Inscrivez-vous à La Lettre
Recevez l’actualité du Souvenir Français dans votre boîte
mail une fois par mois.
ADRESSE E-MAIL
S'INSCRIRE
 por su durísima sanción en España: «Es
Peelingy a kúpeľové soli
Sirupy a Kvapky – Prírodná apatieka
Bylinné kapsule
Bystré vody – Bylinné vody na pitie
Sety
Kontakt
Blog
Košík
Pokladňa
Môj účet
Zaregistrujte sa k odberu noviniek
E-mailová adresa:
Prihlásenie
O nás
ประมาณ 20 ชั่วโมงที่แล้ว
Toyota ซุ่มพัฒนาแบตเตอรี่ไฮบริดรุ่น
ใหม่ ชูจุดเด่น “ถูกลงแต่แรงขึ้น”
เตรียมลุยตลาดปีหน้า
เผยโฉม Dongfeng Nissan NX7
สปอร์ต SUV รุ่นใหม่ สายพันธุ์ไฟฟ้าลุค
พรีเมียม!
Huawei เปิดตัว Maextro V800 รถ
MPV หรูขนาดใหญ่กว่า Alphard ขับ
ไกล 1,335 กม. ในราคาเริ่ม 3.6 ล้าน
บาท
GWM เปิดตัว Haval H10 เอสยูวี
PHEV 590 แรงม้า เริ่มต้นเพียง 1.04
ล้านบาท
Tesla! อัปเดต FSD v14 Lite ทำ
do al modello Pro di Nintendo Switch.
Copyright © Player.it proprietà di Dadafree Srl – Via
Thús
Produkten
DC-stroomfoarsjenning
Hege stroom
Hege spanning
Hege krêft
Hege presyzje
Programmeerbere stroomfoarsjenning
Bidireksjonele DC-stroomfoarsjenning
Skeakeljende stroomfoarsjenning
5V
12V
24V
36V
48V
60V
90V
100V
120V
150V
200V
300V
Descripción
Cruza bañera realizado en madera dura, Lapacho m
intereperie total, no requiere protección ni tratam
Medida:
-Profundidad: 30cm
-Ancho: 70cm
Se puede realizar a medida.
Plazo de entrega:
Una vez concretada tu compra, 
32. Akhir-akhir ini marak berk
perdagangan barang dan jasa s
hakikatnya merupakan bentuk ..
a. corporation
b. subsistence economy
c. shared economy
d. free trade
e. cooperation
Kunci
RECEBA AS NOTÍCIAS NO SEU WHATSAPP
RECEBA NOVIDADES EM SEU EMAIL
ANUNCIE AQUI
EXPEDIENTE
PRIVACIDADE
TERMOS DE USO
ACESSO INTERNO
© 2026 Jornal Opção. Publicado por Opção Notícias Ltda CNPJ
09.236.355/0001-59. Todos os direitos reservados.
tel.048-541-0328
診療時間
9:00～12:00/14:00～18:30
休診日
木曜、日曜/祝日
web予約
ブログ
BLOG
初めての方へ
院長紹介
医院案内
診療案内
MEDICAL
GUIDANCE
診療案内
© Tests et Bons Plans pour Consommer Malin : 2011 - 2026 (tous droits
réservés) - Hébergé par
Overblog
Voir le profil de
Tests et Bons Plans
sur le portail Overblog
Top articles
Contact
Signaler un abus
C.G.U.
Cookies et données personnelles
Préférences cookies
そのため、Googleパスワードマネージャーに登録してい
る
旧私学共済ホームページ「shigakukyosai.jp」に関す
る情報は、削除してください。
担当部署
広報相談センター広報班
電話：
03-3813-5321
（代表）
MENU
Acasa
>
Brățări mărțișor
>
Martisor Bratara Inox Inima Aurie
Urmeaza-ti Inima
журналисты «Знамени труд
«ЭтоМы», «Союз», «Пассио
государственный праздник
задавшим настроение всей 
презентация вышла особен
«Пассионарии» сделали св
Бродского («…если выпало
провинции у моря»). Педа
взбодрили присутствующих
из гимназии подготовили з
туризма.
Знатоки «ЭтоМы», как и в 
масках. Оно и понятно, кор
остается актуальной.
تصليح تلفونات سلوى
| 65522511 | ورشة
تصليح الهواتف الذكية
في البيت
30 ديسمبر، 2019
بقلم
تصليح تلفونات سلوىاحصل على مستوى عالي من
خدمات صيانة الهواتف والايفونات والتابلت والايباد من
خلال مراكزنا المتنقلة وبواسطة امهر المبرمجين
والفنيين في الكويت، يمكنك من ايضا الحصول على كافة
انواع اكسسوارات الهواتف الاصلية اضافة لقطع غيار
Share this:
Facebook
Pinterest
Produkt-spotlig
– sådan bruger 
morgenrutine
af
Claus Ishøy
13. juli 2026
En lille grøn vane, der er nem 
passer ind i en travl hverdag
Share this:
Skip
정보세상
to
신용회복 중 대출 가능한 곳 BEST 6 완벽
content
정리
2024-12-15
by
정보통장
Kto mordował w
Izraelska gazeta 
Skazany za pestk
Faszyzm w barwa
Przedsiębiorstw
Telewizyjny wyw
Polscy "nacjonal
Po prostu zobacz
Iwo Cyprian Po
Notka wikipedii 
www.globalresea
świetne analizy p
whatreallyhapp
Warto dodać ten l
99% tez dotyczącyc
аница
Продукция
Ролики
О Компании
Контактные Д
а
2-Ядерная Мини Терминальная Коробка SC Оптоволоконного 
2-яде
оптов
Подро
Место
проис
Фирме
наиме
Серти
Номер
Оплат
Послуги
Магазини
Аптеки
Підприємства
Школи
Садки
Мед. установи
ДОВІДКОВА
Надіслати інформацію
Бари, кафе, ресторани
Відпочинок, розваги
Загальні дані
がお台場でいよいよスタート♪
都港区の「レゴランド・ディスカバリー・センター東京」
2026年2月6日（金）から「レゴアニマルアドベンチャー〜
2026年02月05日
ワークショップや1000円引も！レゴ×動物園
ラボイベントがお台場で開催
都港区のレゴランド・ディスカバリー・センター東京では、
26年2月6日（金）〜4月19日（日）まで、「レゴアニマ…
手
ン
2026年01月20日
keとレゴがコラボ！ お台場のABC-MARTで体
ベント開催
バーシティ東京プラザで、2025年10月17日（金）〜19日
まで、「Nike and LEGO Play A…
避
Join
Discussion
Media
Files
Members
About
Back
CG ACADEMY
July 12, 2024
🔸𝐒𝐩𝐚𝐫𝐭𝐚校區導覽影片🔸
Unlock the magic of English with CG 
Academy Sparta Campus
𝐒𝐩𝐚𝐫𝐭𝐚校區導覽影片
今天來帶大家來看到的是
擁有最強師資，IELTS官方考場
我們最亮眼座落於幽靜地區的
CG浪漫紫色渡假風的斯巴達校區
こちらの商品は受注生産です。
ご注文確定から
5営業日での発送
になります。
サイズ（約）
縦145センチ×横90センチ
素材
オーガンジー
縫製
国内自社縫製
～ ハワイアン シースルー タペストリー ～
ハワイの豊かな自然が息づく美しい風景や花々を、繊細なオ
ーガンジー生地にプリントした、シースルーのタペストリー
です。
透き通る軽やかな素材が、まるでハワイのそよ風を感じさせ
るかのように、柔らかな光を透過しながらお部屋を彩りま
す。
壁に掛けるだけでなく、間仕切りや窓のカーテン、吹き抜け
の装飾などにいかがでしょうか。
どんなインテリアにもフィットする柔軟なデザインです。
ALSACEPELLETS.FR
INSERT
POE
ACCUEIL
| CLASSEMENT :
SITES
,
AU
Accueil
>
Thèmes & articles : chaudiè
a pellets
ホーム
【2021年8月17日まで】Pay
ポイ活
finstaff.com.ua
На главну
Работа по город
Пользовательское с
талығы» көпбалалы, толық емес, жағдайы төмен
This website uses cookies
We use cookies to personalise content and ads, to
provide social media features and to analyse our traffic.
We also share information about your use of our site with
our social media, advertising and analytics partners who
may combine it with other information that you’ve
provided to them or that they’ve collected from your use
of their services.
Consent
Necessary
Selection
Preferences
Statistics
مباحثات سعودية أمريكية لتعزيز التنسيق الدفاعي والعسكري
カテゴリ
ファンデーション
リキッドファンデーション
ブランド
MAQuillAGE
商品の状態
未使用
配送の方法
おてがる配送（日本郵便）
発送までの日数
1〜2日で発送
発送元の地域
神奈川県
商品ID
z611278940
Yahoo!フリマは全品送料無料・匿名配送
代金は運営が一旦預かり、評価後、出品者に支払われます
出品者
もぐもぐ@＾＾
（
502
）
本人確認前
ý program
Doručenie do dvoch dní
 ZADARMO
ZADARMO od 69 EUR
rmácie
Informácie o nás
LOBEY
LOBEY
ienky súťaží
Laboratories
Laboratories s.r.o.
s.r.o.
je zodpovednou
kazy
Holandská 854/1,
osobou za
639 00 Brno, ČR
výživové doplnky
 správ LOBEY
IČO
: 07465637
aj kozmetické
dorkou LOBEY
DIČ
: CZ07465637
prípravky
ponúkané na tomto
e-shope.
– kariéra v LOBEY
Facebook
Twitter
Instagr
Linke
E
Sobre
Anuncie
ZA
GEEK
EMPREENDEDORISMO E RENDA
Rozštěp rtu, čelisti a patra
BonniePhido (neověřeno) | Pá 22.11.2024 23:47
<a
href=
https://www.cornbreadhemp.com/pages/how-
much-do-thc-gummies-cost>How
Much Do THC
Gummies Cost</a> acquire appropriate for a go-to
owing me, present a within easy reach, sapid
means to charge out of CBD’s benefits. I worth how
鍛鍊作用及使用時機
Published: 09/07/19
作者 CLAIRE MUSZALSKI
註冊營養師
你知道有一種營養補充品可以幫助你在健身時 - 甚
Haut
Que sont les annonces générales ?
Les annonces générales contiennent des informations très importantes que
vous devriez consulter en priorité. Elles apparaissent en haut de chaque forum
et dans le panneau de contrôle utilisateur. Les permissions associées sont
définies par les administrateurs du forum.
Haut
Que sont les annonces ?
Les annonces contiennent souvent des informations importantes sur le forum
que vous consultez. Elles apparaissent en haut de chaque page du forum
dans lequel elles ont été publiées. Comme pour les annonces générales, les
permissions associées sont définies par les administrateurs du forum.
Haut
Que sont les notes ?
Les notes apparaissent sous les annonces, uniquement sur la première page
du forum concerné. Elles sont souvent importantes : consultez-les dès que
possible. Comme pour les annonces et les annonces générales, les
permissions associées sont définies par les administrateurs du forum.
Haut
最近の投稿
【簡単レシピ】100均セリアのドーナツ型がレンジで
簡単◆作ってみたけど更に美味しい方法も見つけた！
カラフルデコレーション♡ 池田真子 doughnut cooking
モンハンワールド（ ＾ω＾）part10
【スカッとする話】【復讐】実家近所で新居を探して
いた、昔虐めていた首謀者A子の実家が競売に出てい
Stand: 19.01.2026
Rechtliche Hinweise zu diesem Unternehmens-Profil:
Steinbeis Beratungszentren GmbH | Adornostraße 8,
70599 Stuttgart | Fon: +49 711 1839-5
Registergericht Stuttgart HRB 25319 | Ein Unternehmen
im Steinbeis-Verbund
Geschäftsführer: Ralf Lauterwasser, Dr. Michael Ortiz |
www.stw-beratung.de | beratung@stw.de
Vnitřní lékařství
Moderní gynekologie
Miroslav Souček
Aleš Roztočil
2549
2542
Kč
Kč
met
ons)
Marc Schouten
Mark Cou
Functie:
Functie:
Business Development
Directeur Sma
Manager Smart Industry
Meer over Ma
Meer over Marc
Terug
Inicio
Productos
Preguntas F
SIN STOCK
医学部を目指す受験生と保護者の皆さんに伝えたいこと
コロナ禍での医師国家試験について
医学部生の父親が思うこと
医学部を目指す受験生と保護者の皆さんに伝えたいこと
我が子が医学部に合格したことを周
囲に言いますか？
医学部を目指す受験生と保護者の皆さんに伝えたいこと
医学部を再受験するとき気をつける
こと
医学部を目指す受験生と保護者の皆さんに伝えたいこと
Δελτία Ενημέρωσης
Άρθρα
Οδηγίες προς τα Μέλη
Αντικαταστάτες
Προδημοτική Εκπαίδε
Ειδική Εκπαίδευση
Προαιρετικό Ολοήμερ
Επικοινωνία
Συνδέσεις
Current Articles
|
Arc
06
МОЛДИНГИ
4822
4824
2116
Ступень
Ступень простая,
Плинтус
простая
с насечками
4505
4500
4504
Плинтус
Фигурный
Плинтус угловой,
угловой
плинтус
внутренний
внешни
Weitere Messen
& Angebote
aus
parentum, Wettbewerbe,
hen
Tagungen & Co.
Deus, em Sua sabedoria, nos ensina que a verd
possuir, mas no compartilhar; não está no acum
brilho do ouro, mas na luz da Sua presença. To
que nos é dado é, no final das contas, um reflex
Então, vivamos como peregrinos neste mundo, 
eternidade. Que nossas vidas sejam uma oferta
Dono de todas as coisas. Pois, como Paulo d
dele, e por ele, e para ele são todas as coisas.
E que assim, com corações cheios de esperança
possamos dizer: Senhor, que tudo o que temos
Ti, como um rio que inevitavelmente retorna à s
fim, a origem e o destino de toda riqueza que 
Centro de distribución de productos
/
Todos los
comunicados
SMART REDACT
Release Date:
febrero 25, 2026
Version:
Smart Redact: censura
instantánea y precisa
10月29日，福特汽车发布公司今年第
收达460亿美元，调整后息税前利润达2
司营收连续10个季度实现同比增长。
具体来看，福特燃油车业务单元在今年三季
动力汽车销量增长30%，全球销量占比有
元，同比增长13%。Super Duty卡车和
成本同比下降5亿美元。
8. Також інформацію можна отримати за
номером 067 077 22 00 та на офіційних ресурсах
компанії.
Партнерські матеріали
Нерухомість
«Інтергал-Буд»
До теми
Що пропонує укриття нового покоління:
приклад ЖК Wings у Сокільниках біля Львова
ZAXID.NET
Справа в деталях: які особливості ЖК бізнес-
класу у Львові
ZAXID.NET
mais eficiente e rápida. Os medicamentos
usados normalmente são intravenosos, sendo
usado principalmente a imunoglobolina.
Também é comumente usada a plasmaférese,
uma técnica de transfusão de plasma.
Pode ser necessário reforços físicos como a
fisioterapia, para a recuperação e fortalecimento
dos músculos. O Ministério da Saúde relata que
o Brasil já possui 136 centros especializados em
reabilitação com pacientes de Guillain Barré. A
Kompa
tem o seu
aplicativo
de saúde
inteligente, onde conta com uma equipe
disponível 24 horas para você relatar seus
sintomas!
++++++++++++++++++++
What needs to be done - Using the word "Steinbeis" as the filter, copy each matching line from the material.

Result of this task -
Steinbeis Beratungszentren GmbH | Adornostraße 8,
im Steinbeis-Verbund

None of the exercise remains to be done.